-------- Extrait choisi
Le véritable amour dans l'éducation

5. Amour et émotivité

Certains auteurs semblent confondre ces deux termes (sinon en théorie, du moins en pratique) et ils insistent sur le fait qu'il faut considérer les enfants comme des « êtres émotifs » dotés d'un « réservoir émotionnel » à remplir absolument. Les enfants ont, à n'en pas douter, sûrement soif d'amour, considérant le monde dans lequel nous vivons.

Mais en ne favorisant pas sa transformation en canal, en ne faisant que remplir ou chercher à « remplir son réservoir émotionnel », notre approche éducative de l'enfant ne tend qu'à promouvoir en lui l'égoïsme naturellement présent en chacun de nous (à moins qu'il ne soit couvert par la foi des parents ou qu'il ait lui-même déjà appris à dépendre de Dieu).

Prenons le cas d'un jeune bébé que l'on doit coucher lorsque vient le soir. Nous avons tous, en tant que parents, vécu cette expérience. L'enfant se met à pleurer aussitôt que vous le déposez dans son petit lit ou que vous quittez la chambre. Vous revenez, vous le consolez, puis sortez. Les cris reprennent. Si vous préconisez de remplir son réservoir d'émotions (qui semblait pourtant bien rempli), il vous forcera à rester à ses côtés jusqu'à qu'il tombe d'épuisement. Le pire, c'est que l'épisode se répétera ainsi soir après soir. Joue-t-il avec vous? Pas nécessairement. Il est très sincère. Mais son réservoir émotionnel est contrôlé par une nature pécheresse.

Le véritable amour ne cédera pas à l'indulgence que demande l'émotion. Ces petits possèdent des cris tellement poignants, tout à fait calculés pour toucher le coeur des parents, en particulier d'une mère. L'amour se préoccupera d'abord du bien de l'enfant, de la formation de son caractère, et devra ici refuser de répondre à l'appel des émotions pour s'en tenir à une discipline aimante mais ferme, destinée à lui apprendre le renoncement à soi. C'est une facette de l'amour-agapè, l'amour qui ose renoncer à lui-même. L'amour ainsi communiqué est véritablement à l'image du divin qui a renoncé à ses prérogatives divines pour venir au secours de l'humanité, qui a pris la position et la nature d'un petit enfant pour nous enseigner l'éducation à nous, apprentis-parents.

Il ne faut donc pas confondre amour et émotivité. Nous allons ici à l'encontre de la majorité, c'est certain. Mais la raison doit l'emporter. L'amour et l'émotivité sont aussi distincts que deux rails de chemin de fer, qui avancent toujours, côte à côte, parallèlement, mais en fait face à face et toujours opposés.
----------------
» **Consigne**:
Recopiez mot pour mot, s'il vous plaît, le passage de l'extrait sur l'amour et l'émotivité qui commence à « Le véritable amour dans » et se termine à « dépendre de Dieu). ».
-------- Liste affichée
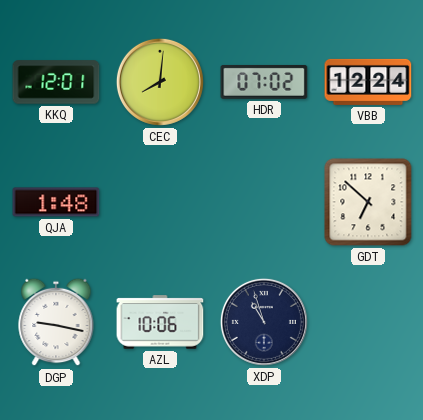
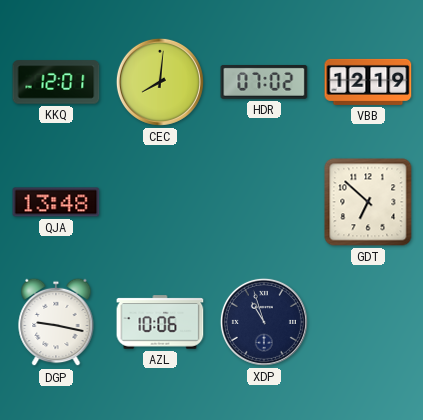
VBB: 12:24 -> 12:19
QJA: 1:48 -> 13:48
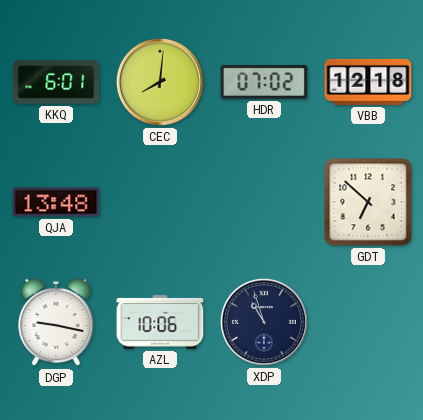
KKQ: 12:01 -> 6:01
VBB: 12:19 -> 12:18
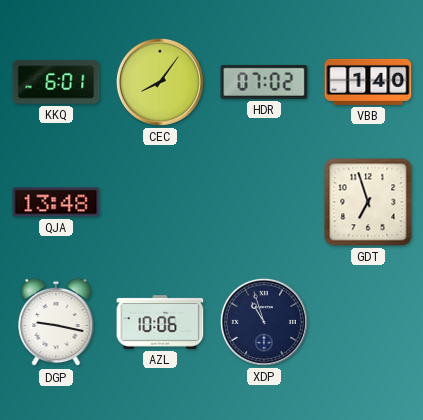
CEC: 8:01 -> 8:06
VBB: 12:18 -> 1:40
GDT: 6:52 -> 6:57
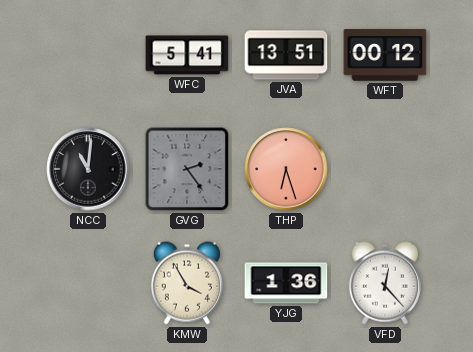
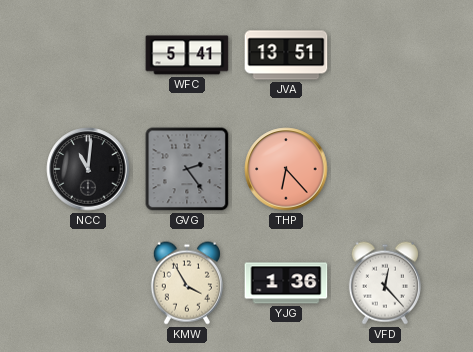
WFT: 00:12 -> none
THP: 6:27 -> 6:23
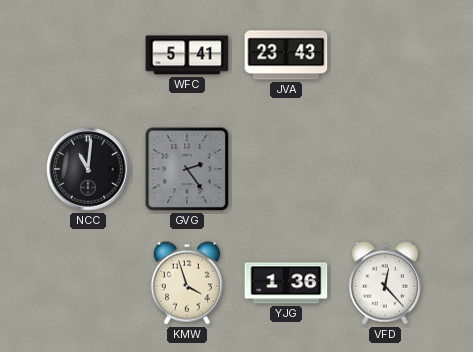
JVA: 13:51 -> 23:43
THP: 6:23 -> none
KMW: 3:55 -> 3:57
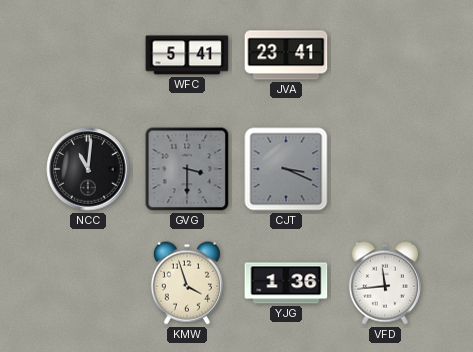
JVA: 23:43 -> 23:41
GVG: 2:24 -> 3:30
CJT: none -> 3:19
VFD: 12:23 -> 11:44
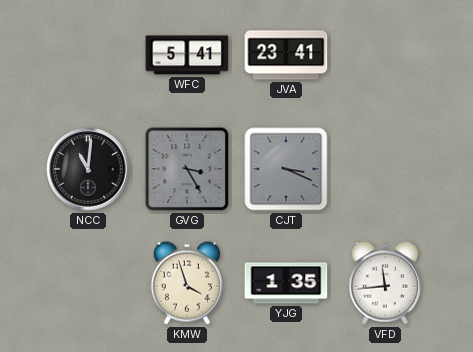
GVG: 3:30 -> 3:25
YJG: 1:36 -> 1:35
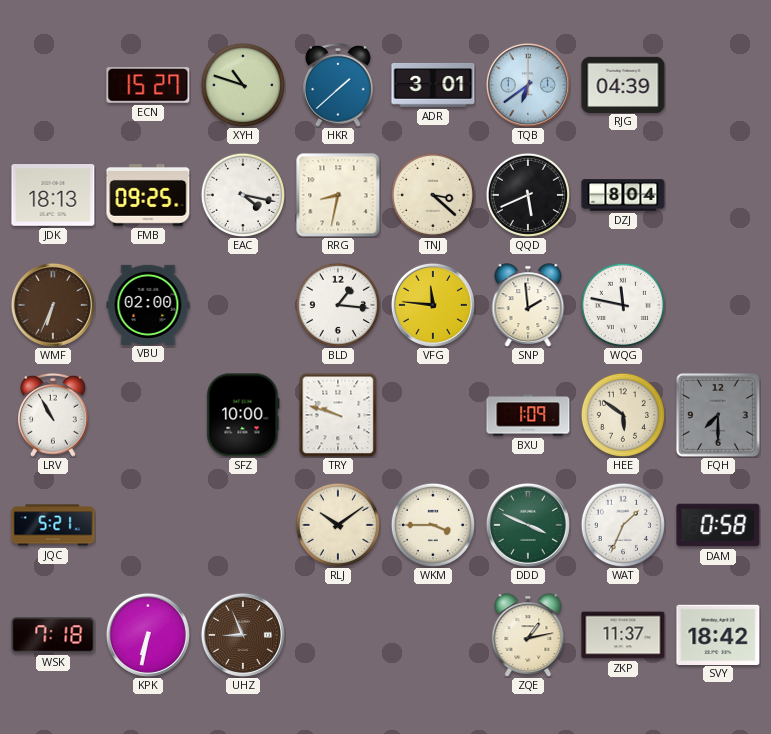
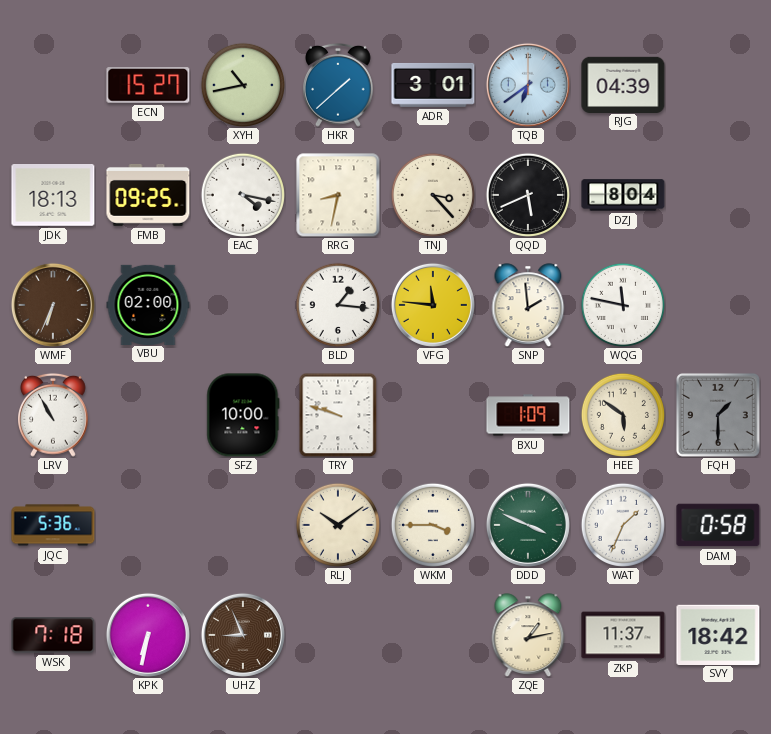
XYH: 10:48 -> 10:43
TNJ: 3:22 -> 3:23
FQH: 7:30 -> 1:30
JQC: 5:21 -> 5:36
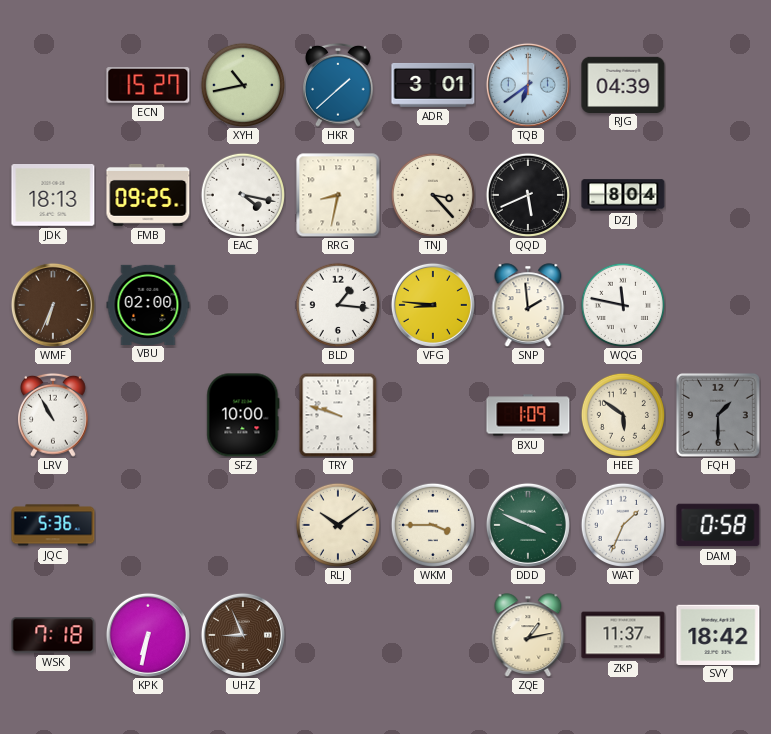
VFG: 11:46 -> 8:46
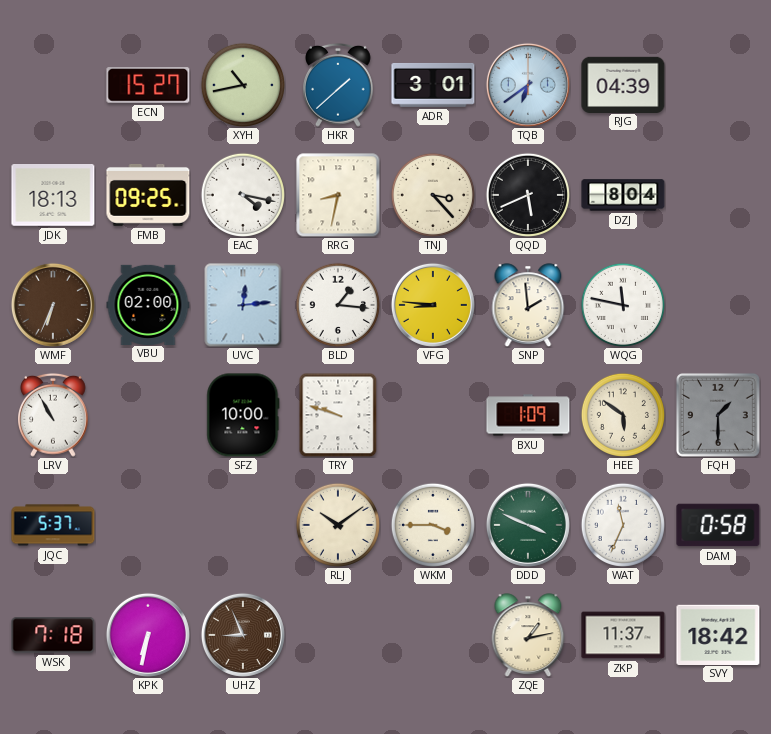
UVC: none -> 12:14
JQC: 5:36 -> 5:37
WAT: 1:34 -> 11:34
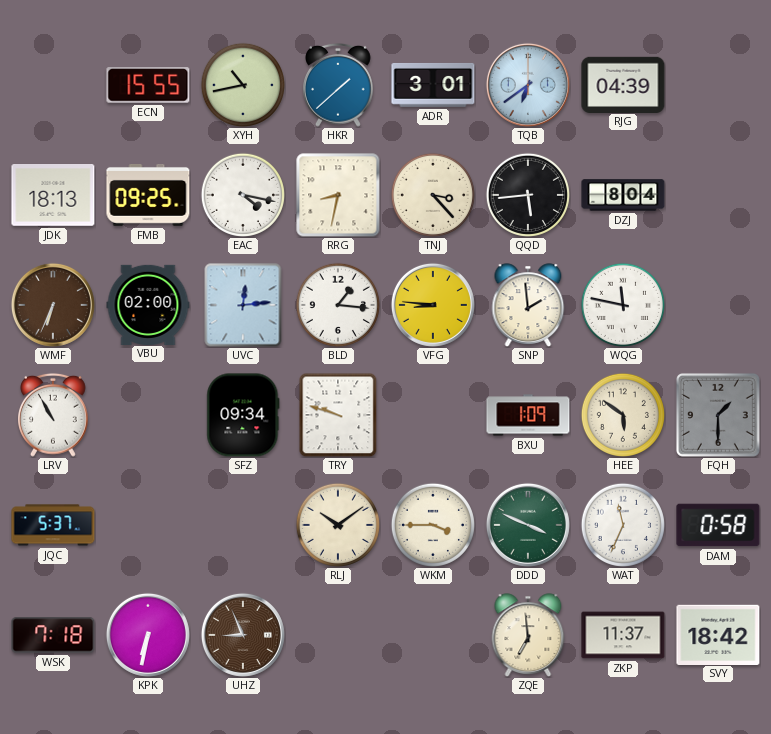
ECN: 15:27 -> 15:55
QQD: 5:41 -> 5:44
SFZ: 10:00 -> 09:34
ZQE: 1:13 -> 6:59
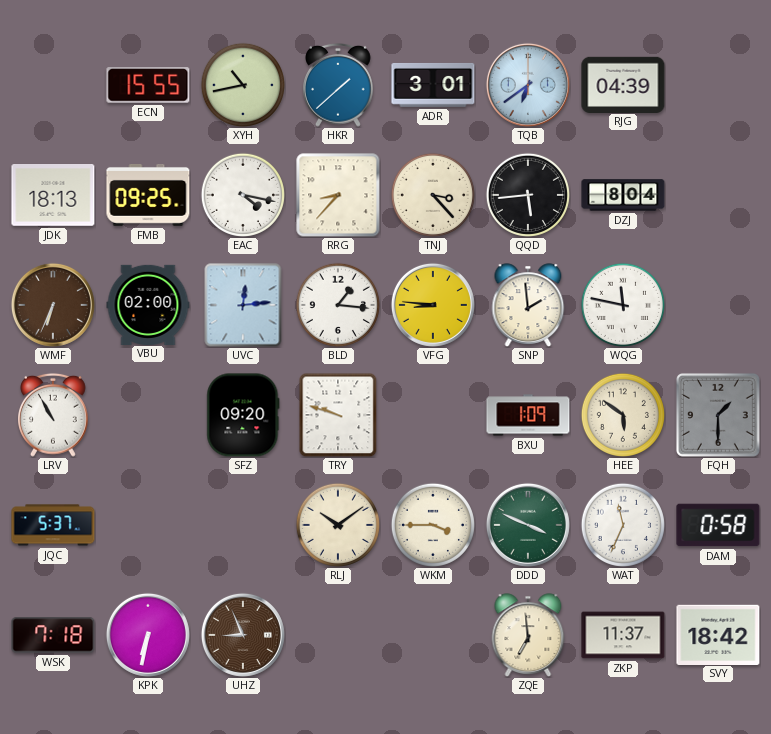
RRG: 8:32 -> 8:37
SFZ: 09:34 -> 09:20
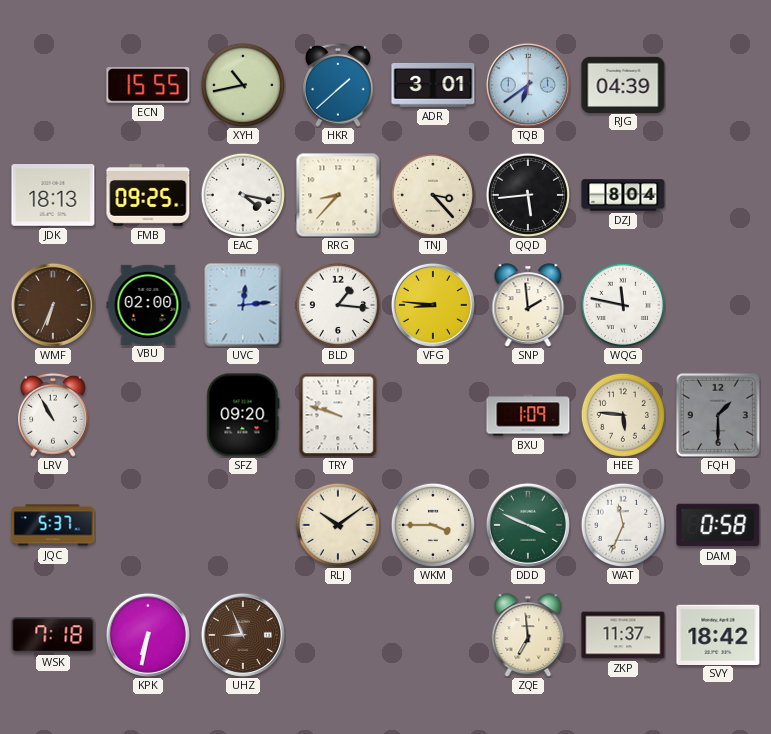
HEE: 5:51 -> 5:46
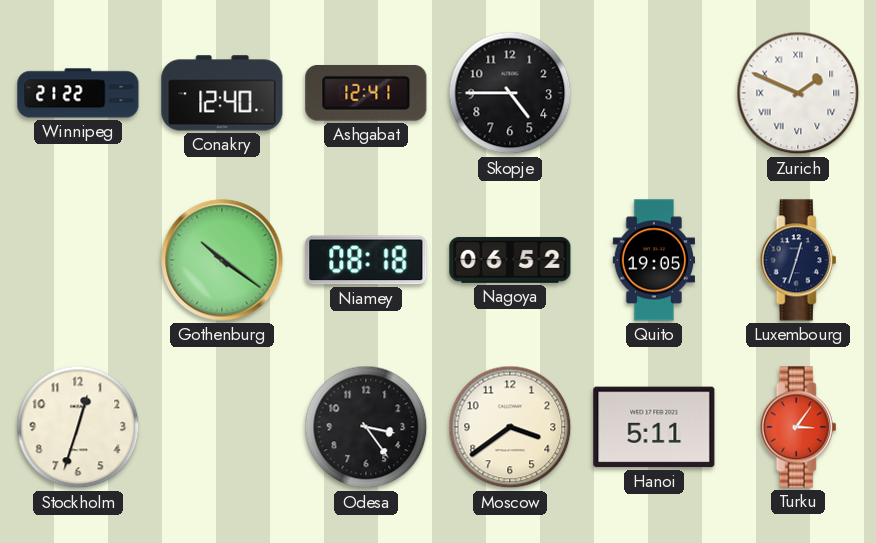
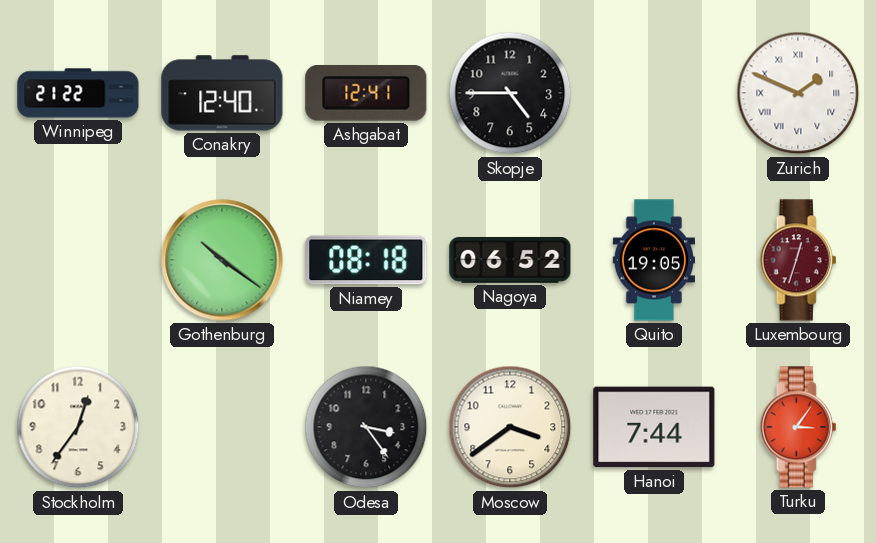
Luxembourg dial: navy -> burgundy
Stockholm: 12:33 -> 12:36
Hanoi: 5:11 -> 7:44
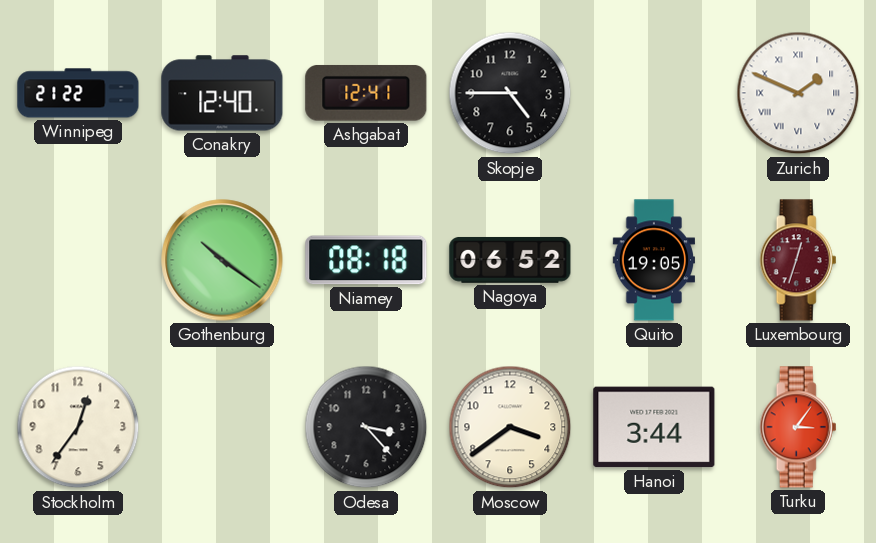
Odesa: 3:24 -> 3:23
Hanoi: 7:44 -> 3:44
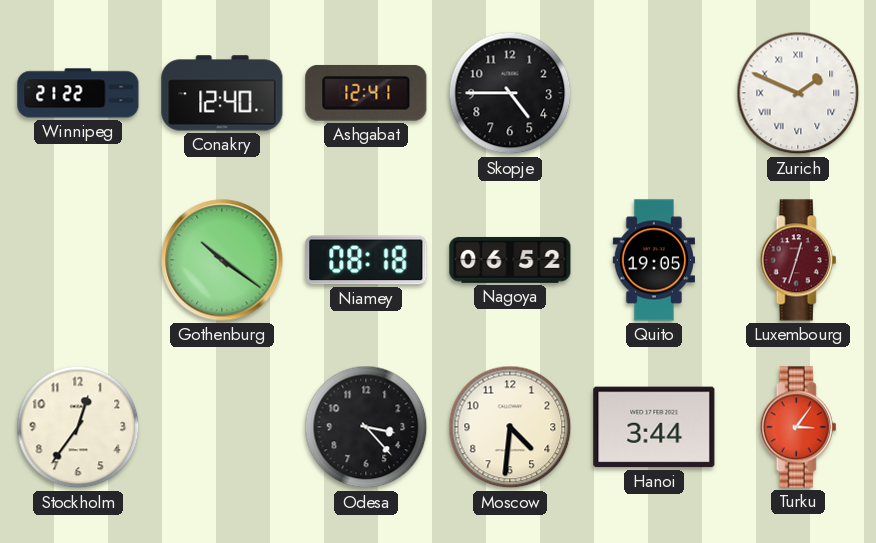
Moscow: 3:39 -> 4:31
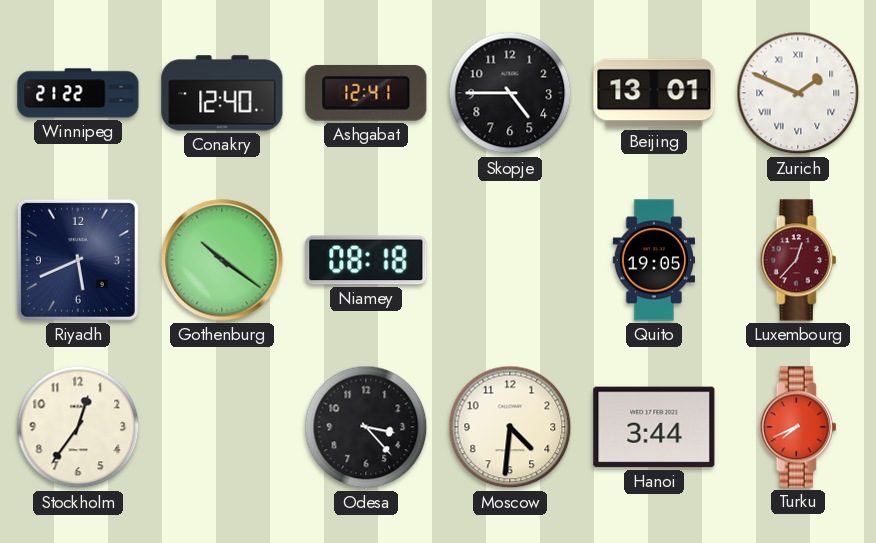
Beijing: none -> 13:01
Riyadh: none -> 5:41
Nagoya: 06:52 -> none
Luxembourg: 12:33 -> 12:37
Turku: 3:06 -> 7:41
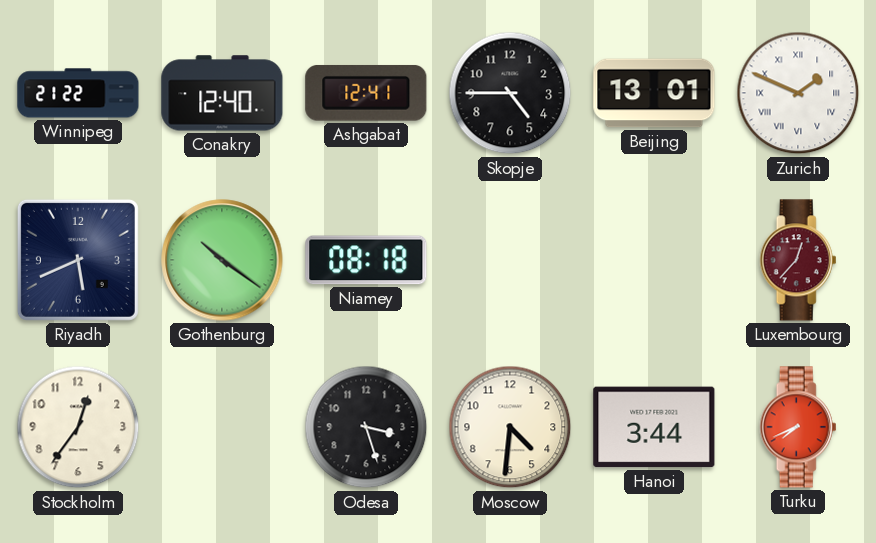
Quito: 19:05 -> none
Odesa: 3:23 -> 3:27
----------------
» **Corrigé**:
Le véritable amour dans l'éducation

5. Amour et émotivité

Certains auteurs semblent confondre ces deux termes (sinon en théorie, du moins en pratique) et ils insistent sur le fait qu'il faut considérer les enfants comme des « êtres émotifs » dotés d'un « réservoir émotionnel » à remplir absolument. Les enfants ont, à n'en pas douter, sûrement soif d'amour, considérant le monde dans lequel nous vivons.

Mais en ne favorisant pas sa transformation en canal, en ne faisant que remplir ou chercher à « remplir son réservoir émotionnel », notre approche éducative de l'enfant ne tend qu'à promouvoir en lui l'égoïsme naturellement présent en chacun de nous (à moins qu'il ne soit couvert par la foi des parents ou qu'il ait lui-même déjà appris à dépendre de Dieu).